§ **Reading passage**:
• • • • •

The particulars of the distributions X and Y and especially P(Y \vert X) matter a great deal to the outcome. But from the expanded form of the equation we can see that the more revealing y_i is about x_i< the more the likelihood term p(y_i \vert x_i) will overcome the prior expectations. It would be nice to be able to capture the impact of this additional information in a general way. One would think that providing limited information about applicants to the employer would result in an intermediate outcome. Under reasonable assumptions, more qualified applicants would be more likely to be hired and the employer would accrue more value from the work.

What this goes to show is how ones evaluation of Posner's argument about the economics of privacy really has little to do with the way one feels about privacy and much more to do with how one feels about the equality and economic surplus. I've heard that a similar result has been discovered by Solon Barocas, though I'm not sure where in his large body of work to find it.

From information goods to information services

Continuing to read through Information Rules, by Shapiro and Varian (1999), I’m struck once again by its clear presentation and precise wisdom. Many of the core principles resonate with my experience in the software business when I left it in 2011 for graduate school. I think it’s fair to say that Shapiro and Varian anticipated the following decade of  the economics of content and software distribution.

• • • • •

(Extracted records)
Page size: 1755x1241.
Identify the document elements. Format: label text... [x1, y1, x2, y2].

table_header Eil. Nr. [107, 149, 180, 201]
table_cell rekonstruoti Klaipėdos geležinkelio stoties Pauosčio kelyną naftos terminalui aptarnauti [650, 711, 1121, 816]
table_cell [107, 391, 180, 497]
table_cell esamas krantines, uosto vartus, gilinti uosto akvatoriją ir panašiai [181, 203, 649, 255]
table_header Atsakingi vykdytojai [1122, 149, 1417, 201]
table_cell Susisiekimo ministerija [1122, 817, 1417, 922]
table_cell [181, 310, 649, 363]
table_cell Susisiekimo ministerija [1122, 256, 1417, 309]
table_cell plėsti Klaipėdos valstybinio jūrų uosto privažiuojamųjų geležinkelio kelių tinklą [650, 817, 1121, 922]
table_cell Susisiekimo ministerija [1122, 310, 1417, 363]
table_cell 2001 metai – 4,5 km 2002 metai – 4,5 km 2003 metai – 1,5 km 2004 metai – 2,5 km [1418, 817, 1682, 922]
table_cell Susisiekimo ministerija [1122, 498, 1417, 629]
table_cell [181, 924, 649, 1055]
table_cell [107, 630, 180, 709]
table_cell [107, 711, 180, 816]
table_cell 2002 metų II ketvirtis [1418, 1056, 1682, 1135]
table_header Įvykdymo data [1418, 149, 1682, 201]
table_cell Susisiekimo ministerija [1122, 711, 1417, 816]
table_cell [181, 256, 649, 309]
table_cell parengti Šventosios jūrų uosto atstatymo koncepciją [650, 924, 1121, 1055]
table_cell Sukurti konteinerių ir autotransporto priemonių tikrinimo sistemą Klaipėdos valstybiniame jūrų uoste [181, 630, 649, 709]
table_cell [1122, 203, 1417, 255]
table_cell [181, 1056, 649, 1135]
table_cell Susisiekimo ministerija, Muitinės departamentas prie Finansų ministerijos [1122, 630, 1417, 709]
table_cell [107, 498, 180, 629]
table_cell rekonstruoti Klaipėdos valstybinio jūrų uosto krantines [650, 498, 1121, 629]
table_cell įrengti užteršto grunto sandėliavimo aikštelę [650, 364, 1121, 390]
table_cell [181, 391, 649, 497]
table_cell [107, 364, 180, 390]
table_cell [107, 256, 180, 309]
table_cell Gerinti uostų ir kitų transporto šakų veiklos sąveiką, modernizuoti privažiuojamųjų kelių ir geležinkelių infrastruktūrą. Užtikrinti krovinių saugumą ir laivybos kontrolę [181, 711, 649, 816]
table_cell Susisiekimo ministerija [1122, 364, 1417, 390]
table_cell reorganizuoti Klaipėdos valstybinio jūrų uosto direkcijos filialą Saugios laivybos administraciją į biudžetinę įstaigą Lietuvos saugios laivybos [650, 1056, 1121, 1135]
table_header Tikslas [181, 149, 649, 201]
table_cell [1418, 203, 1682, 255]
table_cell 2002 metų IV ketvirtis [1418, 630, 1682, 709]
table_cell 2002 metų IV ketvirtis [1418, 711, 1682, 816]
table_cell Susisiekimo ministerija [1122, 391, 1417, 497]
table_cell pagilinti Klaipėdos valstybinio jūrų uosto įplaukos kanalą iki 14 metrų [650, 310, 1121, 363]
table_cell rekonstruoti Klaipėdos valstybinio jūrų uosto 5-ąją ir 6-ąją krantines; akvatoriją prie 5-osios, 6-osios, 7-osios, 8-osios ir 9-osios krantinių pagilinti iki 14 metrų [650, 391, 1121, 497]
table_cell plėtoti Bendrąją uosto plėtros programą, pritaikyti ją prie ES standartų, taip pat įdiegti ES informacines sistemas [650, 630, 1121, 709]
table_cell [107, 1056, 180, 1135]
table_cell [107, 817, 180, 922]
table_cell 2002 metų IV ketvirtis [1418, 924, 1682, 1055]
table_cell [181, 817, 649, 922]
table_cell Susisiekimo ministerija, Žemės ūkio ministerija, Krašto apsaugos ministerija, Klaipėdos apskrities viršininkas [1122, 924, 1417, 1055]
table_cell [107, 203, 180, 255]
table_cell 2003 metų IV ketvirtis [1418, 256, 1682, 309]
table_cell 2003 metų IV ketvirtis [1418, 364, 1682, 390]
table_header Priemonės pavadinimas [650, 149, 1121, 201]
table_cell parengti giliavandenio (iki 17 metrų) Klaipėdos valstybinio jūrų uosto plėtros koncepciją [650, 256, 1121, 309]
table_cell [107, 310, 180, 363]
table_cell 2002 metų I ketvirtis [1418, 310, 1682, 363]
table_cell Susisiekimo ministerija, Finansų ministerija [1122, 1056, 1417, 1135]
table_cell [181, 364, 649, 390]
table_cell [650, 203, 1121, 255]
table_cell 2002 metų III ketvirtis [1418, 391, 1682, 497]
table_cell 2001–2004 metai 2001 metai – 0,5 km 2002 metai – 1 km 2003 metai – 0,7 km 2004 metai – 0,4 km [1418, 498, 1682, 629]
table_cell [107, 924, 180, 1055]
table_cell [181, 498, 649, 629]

• • • • •

§ **Problems and tasks**:
a - In the passage, what did the writer leave in 2011 to go to graduate school?
b - Decide whether each statement agrees with the passage. Answer yes or no for each and quote the words that decide it.
(i) The writer knows where in Solon Barocas's work the similar result can be found.
(ii) Information Rules by Shapiro and Varian dates from 1999.
(iii) Under reasonable assumptions, more qualified applicants would be more likely to be hired.
c - According to the passage, what determines how strongly the likelihood term p(y_i | x_i) overcomes prior expectations, and how does the writer say this can be seen?

§ **Results for each task**:
a - The software business.

b -
(i) No: "though I'm not sure where in his large body of work to find it."
(ii) Yes: "Information Rules, by Shapiro and Varian (1999)"
(iii) Yes: "Under reasonable assumptions, more qualified applicants would be more likely to be hired"

c - The more revealing y_i is about x_i, the more the likelihood term p(y_i | x_i) overcomes the prior expectations. The writer says this can be seen from the expanded form of the equation.